***** Data to examine

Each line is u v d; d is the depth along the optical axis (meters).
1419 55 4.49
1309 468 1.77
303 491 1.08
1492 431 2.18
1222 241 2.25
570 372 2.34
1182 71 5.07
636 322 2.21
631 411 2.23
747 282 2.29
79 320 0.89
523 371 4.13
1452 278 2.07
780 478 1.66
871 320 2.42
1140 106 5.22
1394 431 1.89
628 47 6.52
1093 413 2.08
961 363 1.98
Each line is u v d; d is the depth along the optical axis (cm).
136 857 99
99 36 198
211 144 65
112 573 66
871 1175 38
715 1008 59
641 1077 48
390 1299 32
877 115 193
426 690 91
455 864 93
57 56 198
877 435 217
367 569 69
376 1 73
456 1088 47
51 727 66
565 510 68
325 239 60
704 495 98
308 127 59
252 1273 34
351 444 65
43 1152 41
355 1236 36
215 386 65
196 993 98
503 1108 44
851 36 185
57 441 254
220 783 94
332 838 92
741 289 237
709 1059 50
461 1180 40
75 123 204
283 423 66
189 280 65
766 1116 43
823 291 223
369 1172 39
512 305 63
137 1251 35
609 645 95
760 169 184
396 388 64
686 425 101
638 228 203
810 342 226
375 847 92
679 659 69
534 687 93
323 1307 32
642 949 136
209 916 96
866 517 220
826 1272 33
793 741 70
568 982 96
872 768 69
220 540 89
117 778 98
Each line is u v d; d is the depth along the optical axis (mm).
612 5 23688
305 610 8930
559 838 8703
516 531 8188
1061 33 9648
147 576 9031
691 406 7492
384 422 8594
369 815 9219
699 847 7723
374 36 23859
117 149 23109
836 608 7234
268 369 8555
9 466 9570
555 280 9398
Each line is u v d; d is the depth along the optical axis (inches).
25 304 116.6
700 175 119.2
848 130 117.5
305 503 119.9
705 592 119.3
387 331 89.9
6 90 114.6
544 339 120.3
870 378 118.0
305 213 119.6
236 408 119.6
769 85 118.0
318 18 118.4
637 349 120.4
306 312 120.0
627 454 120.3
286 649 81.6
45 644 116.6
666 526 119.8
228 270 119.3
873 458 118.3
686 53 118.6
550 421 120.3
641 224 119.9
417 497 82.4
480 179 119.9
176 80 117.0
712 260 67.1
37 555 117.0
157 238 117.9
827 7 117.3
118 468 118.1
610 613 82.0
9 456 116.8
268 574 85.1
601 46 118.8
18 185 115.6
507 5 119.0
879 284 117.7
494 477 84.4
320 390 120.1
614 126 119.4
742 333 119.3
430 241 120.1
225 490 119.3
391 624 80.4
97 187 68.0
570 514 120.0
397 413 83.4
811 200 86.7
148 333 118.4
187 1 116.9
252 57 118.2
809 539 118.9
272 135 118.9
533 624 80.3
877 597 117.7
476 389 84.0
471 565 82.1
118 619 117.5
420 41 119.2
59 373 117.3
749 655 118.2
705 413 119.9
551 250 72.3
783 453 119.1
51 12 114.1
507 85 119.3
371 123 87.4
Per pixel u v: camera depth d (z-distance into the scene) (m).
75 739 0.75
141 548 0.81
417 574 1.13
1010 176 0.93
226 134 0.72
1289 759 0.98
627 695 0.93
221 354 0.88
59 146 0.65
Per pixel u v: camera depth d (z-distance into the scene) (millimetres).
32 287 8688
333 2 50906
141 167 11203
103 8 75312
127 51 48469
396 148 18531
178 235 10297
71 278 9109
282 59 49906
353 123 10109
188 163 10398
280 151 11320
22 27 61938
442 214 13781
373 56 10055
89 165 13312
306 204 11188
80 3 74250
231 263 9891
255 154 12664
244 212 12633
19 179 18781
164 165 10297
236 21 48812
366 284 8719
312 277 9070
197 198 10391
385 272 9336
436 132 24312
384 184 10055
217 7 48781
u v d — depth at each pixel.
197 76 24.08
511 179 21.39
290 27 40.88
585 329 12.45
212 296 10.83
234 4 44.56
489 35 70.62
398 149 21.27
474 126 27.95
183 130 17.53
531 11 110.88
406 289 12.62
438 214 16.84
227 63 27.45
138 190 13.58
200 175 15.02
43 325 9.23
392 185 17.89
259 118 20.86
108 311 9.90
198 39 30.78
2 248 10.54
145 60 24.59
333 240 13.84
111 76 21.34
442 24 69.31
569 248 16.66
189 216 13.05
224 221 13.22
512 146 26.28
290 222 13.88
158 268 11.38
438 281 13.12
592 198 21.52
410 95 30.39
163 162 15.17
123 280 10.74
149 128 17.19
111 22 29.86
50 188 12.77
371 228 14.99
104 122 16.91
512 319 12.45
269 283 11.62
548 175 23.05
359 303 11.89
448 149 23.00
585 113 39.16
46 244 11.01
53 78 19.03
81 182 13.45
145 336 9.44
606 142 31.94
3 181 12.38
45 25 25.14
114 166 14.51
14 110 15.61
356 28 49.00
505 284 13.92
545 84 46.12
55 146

**********

§ **Task description**: Your reply must contain each entry, reproduced exactly.

§ **Task solution**:
Each line is u v d; d is the depth along the optical axis (meters).
1419 55 4.49
1309 468 1.77
303 491 1.08
1492 431 2.18
1222 241 2.25
570 372 2.34
1182 71 5.07
636 322 2.21
631 411 2.23
747 282 2.29
79 320 0.89
523 371 4.13
1452 278 2.07
780 478 1.66
871 320 2.42
1140 106 5.22
1394 431 1.89
628 47 6.52
1093 413 2.08
961 363 1.98
Each line is u v d; d is the depth along the optical axis (cm).
136 857 99
99 36 198
211 144 65
112 573 66
871 1175 38
715 1008 59
641 1077 48
390 1299 32
877 115 193
426 690 91
455 864 93
57 56 198
877 435 217
367 569 69
376 1 73
456 1088 47
51 727 66
565 510 68
325 239 60
704 495 98
308 127 59
252 1273 34
351 444 65
43 1152 41
355 1236 36
215 386 65
196 993 98
503 1108 44
851 36 185
57 441 254
220 783 94
332 838 92
741 289 237
709 1059 50
461 1180 40
75 123 204
283 423 66
189 280 65
766 1116 43
823 291 223
369 1172 39
512 305 63
137 1251 35
609 645 95
760 169 184
396 388 64
686 425 101
638 228 203
810 342 226
375 847 92
679 659 69
534 687 93
323 1307 32
642 949 136
209 916 96
866 517 220
826 1272 33
793 741 70
568 982 96
872 768 69
220 540 89
117 778 98
Each line is u v d; d is the depth along the optical axis (mm).
612 5 23688
305 610 8930
559 838 8703
516 531 8188
1061 33 9648
147 576 9031
691 406 7492
384 422 8594
369 815 9219
699 847 7723
374 36 23859
117 149 23109
836 608 7234
268 369 8555
9 466 9570
555 280 9398
Each line is u v d; d is the depth along the optical axis (inches).
25 304 116.6
700 175 119.2
848 130 117.5
305 503 119.9
705 592 119.3
387 331 89.9
6 90 114.6
544 339 120.3
870 378 118.0
305 213 119.6
236 408 119.6
769 85 118.0
318 18 118.4
637 349 120.4
306 312 120.0
627 454 120.3
286 649 81.6
45 644 116.6
666 526 119.8
228 270 119.3
873 458 118.3
686 53 118.6
550 421 120.3
641 224 119.9
417 497 82.4
480 179 119.9
176 80 117.0
712 260 67.1
37 555 117.0
157 238 117.9
827 7 117.3
118 468 118.1
610 613 82.0
9 456 116.8
268 574 85.1
601 46 118.8
18 185 115.6
507 5 119.0
879 284 117.7
494 477 84.4
320 390 120.1
614 126 119.4
742 333 119.3
430 241 120.1
225 490 119.3
391 624 80.4
97 187 68.0
570 514 120.0
397 413 83.4
811 200 86.7
148 333 118.4
187 1 116.9
252 57 118.2
809 539 118.9
272 135 118.9
533 624 80.3
877 597 117.7
476 389 84.0
471 565 82.1
118 619 117.5
420 41 119.2
59 373 117.3
749 655 118.2
705 413 119.9
551 250 72.3
783 453 119.1
51 12 114.1
507 85 119.3
371 123 87.4
Per pixel u v: camera depth d (z-distance into the scene) (m).
75 739 0.75
141 548 0.81
417 574 1.13
1010 176 0.93
226 134 0.72
1289 759 0.98
627 695 0.93
221 354 0.88
59 146 0.65
Per pixel u v: camera depth d (z-distance into the scene) (millimetres).
32 287 8688
333 2 50906
141 167 11203
103 8 75312
127 51 48469
396 148 18531
178 235 10297
71 278 9109
282 59 49906
353 123 10109
188 163 10398
280 151 11320
22 27 61938
442 214 13781
373 56 10055
89 165 13312
306 204 11188
80 3 74250
231 263 9891
255 154 12664
244 212 12633
19 179 18781
164 165 10297
236 21 48812
366 284 8719
312 277 9070
197 198 10391
385 272 9336
436 132 24312
384 184 10055
217 7 48781
u v d — depth at each pixel.
197 76 24.08
511 179 21.39
290 27 40.88
585 329 12.45
212 296 10.83
234 4 44.56
489 35 70.62
398 149 21.27
474 126 27.95
183 130 17.53
531 11 110.88
406 289 12.62
438 214 16.84
227 63 27.45
138 190 13.58
200 175 15.02
43 325 9.23
392 185 17.89
259 118 20.86
108 311 9.90
198 39 30.78
2 248 10.54
145 60 24.59
333 240 13.84
111 76 21.34
442 24 69.31
569 248 16.66
189 216 13.05
224 221 13.22
512 146 26.28
290 222 13.88
158 268 11.38
438 281 13.12
592 198 21.52
410 95 30.39
163 162 15.17
123 280 10.74
149 128 17.19
111 22 29.86
50 188 12.77
371 228 14.99
104 122 16.91
512 319 12.45
269 283 11.62
548 175 23.05
359 303 11.89
448 149 23.00
585 113 39.16
46 244 11.01
53 78 19.03
81 182 13.45
145 336 9.44
606 142 31.94
3 181 12.38
45 25 25.14
114 166 14.51
14 110 15.61
356 28 49.00
505 284 13.92
545 84 46.12
55 146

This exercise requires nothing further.